For every line in the records below that contains the word "sell", add one to a count, and report only that count.

Segment Open

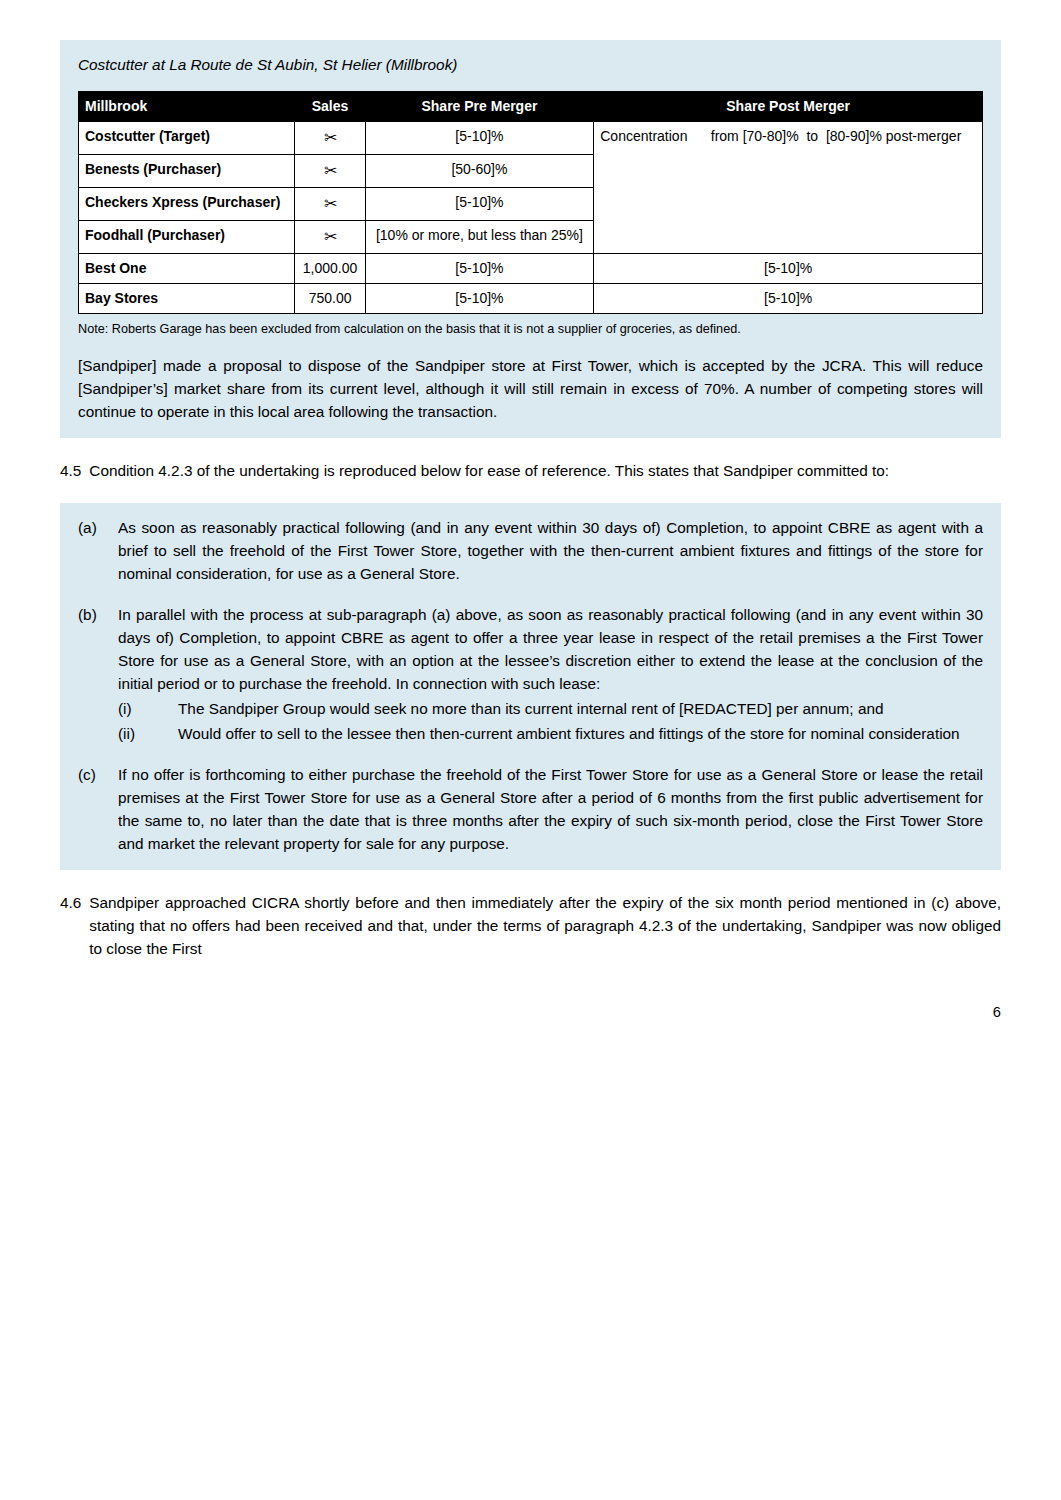Costcutter at La Route de St Aubin, St Helier (Millbrook)
| Millbrook | Sales | Share Pre Merger | Share Post Merger |
| --- | --- | --- | --- |
| Costcutter (Target) | ✂ | [5-10]% | Concentration from [70-80]% to [80-90]% post-merger |
| Benests (Purchaser) | ✂ | [50-60]% |
| Checkers Xpress (Purchaser) | ✂ | [5-10]% |
| Foodhall (Purchaser) | ✂ | [10% or more, but less than 25%] |
| Best One | 1,000.00 | [5-10]% | [5-10]% |
| Bay Stores | 750.00 | [5-10]% | [5-10]% |
Note: Roberts Garage has been excluded from calculation on the basis that it is not a supplier of groceries, as defined.
[Sandpiper] made a proposal to dispose of the Sandpiper store at First Tower, which is accepted by the JCRA. This will reduce [Sandpiper’s] market share from its current level, although it will still remain in excess of 70%. A number of competing stores will continue to operate in this local area following the transaction.
4.5
Condition 4.2.3 of the undertaking is reproduced below for ease of reference. This states that Sandpiper committed to:
(a)
As soon as reasonably practical following (and in any event within 30 days of) Completion, to appoint CBRE as agent with a brief to sell the freehold of the First Tower Store, together with the then-current ambient fixtures and fittings of the store for nominal consideration, for use as a General Store.
(b)
In parallel with the process at sub-paragraph (a) above, as soon as reasonably practical following (and in any event within 30 days of) Completion, to appoint CBRE as agent to offer a three year lease in respect of the retail premises a the First Tower Store for use as a General Store, with an option at the lessee’s discretion either to extend the lease at the conclusion of the initial period or to purchase the freehold. In connection with such lease:
(i)
The Sandpiper Group would seek no more than its current internal rent of [REDACTED] per annum; and
(ii)
Would offer to sell to the lessee then then-current ambient fixtures and fittings of the store for nominal consideration
(c)
If no offer is forthcoming to either purchase the freehold of the First Tower Store for use as a General Store or lease the retail premises at the First Tower Store for use as a General Store after a period of 6 months from the first public advertisement for the same to, no later than the date that is three months after the expiry of such six-month period, close the First Tower Store and market the relevant property for sale for any purpose.
4.6
Sandpiper approached CICRA shortly before and then immediately after the expiry of the six month period mentioned in (c) above, stating that no offers had been received and that, under the terms of paragraph 4.2.3 of the undertaking, Sandpiper was now obliged to close the First
6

Segment Closed

● Answer space
2